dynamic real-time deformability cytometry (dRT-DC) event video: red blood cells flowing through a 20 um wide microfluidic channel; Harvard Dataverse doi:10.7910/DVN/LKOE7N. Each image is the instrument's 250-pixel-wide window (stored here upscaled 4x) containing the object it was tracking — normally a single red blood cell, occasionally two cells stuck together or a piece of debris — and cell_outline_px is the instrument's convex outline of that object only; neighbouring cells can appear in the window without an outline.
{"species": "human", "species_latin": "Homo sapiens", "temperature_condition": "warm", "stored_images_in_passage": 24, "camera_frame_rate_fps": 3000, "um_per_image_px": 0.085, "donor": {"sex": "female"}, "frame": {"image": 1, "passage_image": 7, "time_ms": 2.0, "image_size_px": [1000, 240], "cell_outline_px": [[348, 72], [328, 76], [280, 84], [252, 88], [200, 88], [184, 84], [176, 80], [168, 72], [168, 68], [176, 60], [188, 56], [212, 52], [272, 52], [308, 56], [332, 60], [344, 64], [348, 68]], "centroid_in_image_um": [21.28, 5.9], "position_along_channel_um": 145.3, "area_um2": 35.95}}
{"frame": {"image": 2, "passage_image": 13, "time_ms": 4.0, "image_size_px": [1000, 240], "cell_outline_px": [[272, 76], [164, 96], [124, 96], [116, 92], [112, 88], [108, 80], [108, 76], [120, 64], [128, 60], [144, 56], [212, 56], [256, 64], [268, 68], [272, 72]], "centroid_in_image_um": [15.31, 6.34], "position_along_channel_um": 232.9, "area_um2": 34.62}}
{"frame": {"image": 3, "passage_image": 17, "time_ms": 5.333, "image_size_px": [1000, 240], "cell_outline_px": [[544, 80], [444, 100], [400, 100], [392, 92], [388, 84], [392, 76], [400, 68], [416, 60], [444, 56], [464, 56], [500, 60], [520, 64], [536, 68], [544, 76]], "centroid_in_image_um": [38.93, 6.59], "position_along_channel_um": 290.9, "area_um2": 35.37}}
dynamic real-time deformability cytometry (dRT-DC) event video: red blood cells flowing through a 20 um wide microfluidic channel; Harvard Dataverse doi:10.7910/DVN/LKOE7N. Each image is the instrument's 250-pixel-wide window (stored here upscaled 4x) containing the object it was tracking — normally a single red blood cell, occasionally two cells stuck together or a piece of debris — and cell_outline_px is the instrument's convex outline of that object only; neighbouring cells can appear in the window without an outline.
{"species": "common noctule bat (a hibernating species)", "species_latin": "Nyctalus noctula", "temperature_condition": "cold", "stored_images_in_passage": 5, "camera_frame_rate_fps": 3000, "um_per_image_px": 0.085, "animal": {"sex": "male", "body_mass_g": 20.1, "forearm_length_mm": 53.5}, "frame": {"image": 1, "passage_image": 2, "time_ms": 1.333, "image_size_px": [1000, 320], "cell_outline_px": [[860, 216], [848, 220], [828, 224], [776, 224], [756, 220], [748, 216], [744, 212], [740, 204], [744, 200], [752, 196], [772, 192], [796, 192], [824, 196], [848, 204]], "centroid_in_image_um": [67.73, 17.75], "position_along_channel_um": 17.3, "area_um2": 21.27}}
+++
All of the entries must be written out exactly as they stand.

(Response to this task)
dynamic real-time deformability cytometry (dRT-DC) event video: red blood cells flowing through a 20 um wide microfluidic channel; Harvard Dataverse doi:10.7910/DVN/LKOE7N. Each image is the instrument's 250-pixel-wide window (stored here upscaled 4x) containing the object it was tracking — normally a single red blood cell, occasionally two cells stuck together or a piece of debris — and cell_outline_px is the instrument's convex outline of that object only; neighbouring cells can appear in the window without an outline.
{"species": "human", "species_latin": "Homo sapiens", "temperature_condition": "warm", "stored_images_in_passage": 24, "camera_frame_rate_fps": 3000, "um_per_image_px": 0.085, "donor": {"sex": "female"}, "frame": {"image": 1, "passage_image": 7, "time_ms": 2.0, "image_size_px": [1000, 240], "cell_outline_px": [[348, 72], [328, 76], [280, 84], [252, 88], [200, 88], [184, 84], [176, 80], [168, 72], [168, 68], [176, 60], [188, 56], [212, 52], [272, 52], [308, 56], [332, 60], [344, 64], [348, 68]], "centroid_in_image_um": [21.28, 5.9], "position_along_channel_um": 145.3, "area_um2": 35.95}}
{"frame": {"image": 2, "passage_image": 13, "time_ms": 4.0, "image_size_px": [1000, 240], "cell_outline_px": [[272, 76], [164, 96], [124, 96], [116, 92], [112, 88], [108, 80], [108, 76], [120, 64], [128, 60], [144, 56], [212, 56], [256, 64], [268, 68], [272, 72]], "centroid_in_image_um": [15.31, 6.34], "position_along_channel_um": 232.9, "area_um2": 34.62}}
{"frame": {"image": 3, "passage_image": 17, "time_ms": 5.333, "image_size_px": [1000, 240], "cell_outline_px": [[544, 80], [444, 100], [400, 100], [392, 92], [388, 84], [392, 76], [400, 68], [416, 60], [444, 56], [464, 56], [500, 60], [520, 64], [536, 68], [544, 76]], "centroid_in_image_um": [38.93, 6.59], "position_along_channel_um": 290.9, "area_um2": 35.37}}
dynamic real-time deformability cytometry (dRT-DC) event video: red blood cells flowing through a 20 um wide microfluidic channel; Harvard Dataverse doi:10.7910/DVN/LKOE7N. Each image is the instrument's 250-pixel-wide window (stored here upscaled 4x) containing the object it was tracking — normally a single red blood cell, occasionally two cells stuck together or a piece of debris — and cell_outline_px is the instrument's convex outline of that object only; neighbouring cells can appear in the window without an outline.
{"species": "common noctule bat (a hibernating species)", "species_latin": "Nyctalus noctula", "temperature_condition": "cold", "stored_images_in_passage": 5, "camera_frame_rate_fps": 3000, "um_per_image_px": 0.085, "animal": {"sex": "male", "body_mass_g": 20.1, "forearm_length_mm": 53.5}, "frame": {"image": 1, "passage_image": 2, "time_ms": 1.333, "image_size_px": [1000, 320], "cell_outline_px": [[860, 216], [848, 220], [828, 224], [776, 224], [756, 220], [748, 216], [744, 212], [740, 204], [744, 200], [752, 196], [772, 192], [796, 192], [824, 196], [848, 204]], "centroid_in_image_um": [67.73, 17.75], "position_along_channel_um": 17.3, "area_um2": 21.27}}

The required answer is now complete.